Rising tension between the two neighbours is seen as the worst in decades with a major breakdown in trust.
In his statement, Srivastava set out the context of recent incidents and face-offs along the LAC. “At the heart of the matter is that since early May, the Chinese side has been amassing a large contingent of troops and armaments along LAC,” in violation of the 1993 pact.
Since May, China has been hindering India’s normal patrolling in the Galwan Valley area, he said, adding China was trying to change the status quo in the region. India had protested this and senior military commanders of the two countries met on 6 June when they “agreed on a process for de-escalation and disengagement along LAC that involved reciprocal actions”.

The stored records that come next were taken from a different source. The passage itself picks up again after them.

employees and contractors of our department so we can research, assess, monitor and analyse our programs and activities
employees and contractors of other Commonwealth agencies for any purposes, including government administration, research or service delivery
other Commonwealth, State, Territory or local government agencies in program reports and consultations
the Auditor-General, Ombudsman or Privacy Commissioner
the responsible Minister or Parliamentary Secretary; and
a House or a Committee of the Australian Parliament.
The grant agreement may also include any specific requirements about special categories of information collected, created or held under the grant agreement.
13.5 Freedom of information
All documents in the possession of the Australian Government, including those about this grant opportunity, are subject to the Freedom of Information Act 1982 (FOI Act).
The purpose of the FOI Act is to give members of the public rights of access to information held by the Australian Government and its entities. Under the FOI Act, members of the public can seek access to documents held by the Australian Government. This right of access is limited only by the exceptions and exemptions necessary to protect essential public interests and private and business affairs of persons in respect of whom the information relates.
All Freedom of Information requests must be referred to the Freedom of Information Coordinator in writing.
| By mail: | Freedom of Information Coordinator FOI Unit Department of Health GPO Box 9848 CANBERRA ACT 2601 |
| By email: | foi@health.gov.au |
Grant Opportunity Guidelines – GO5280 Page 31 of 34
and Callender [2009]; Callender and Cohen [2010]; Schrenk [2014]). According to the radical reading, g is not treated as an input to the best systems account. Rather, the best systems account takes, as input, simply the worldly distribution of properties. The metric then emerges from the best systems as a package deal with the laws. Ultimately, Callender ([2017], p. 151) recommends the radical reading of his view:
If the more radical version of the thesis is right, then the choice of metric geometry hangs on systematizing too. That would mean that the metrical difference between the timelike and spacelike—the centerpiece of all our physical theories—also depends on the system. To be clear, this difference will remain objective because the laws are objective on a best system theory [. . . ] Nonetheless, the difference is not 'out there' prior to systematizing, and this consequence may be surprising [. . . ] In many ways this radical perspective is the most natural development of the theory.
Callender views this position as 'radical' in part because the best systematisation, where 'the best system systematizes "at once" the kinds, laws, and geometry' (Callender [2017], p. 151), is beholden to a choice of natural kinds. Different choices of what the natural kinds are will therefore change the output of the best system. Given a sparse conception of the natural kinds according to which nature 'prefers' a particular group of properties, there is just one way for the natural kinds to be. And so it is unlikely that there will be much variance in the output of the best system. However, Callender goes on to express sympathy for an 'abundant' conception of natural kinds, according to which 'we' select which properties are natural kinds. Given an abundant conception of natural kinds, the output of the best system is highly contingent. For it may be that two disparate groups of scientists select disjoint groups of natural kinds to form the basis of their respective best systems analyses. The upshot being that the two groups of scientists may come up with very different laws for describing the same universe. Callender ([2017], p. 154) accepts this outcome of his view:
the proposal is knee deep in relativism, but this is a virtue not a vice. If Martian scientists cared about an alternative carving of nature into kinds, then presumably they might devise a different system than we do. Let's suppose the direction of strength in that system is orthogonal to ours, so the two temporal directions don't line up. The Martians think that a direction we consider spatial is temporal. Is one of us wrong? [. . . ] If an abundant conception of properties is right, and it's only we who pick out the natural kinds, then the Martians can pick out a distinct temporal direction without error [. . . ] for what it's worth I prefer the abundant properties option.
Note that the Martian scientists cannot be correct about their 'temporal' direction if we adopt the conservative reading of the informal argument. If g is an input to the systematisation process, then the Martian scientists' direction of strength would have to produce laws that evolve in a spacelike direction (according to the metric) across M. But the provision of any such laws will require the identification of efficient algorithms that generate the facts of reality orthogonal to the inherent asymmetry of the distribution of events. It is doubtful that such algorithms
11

Both countries had agreed to “respect and abide by the LAC and not undertake any activity to alter the status quo,” Srivastava said. China later violated this agreement, which resulted in the 15 June clash, he said. “Thereafter, both sides remain deployed in large numbers in the region, while military and diplomatic contacts are continuing.”
“Respecting and strictly observing LAC is the basis for peace and tranquillity in the border areas and explicitly recognized so in the 1993 and subsequent agreements,” he said, adding Indian troops are “fully familiar with the alignment of LAC in all sectors of the India-China border areas and abide scrupulously by it.” Any construction undertaken by the Indian side has been inside Indian territory and India has never attempted to unilaterally change the status quo, he said in response to repeated charges from China that India has been responsible for tensions and casualties along the border.
With Indian patrol troops subject to obstructions and unilateral attempts to change the status quo along LAC, “the conduct of Chinese forces this year has been in complete disregard of all mutually agreed norms,” Srivastava said.
“The deployment of large body of troops and changes in behaviour have also been aggravated by unjustified and untenable claims,” he said, pointing to China’s repeated assertions that the whole of the Galwan Valley in Ladakh belonged to it. Indian analysts and commentators have in recent weeks pointed out that since the 1962 India-China war, the Galwan region has been peaceful and Beijing has not exerted any claims over it, until now.
“The maintenance of peace and tranquillity in the border areas is the basis of our bilateral relationship. It is imperative that the established mechanisms are used by both parties to address the current situation,” Srivastava said, referring to various measures agreed by the two sides to defuse the tensions, including a meeting of senior foreign ministry officials on Wednesday.